REQUEST
Please retype the line that contains "ご興味に合わせたメルマガを配信しております。PC/デジタル、ワーク&ラ" and all lines that follow it to the end of the entries below, exactly as they stand, with nothing added.

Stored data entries

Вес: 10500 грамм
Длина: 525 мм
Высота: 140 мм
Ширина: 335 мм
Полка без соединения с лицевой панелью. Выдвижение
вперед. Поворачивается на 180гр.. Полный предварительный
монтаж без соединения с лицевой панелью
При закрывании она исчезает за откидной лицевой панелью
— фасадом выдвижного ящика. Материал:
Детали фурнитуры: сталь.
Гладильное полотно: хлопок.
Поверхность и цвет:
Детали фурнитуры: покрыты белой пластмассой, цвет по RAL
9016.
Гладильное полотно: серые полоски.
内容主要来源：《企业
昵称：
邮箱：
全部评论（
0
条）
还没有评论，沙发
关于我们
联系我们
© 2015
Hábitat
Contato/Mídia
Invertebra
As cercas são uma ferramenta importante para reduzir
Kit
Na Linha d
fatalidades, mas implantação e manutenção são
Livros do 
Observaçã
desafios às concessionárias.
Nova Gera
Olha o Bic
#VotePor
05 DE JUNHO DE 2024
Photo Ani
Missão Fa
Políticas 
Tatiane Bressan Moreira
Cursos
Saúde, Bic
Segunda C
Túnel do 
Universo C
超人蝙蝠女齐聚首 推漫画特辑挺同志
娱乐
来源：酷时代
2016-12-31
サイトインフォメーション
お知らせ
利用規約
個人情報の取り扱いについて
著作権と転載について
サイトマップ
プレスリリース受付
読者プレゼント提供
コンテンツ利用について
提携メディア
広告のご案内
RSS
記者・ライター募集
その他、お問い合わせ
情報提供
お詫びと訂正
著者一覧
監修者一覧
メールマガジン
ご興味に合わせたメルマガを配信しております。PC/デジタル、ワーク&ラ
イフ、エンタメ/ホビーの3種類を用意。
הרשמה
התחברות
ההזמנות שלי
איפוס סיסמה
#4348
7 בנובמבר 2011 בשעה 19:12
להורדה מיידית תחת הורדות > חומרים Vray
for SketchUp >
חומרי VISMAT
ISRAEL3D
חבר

OUTPUT FOR THIS TASK
ご興味に合わせたメルマガを配信しております。PC/デジタル、ワーク&ラ
イフ、エンタメ/ホビーの3種類を用意。
הרשמה
התחברות
ההזמנות שלי
איפוס סיסמה
#4348
7 בנובמבר 2011 בשעה 19:12
להורדה מיידית תחת הורדות > חומרים Vray
for SketchUp >
חומרי VISMAT
ISRAEL3D
חבר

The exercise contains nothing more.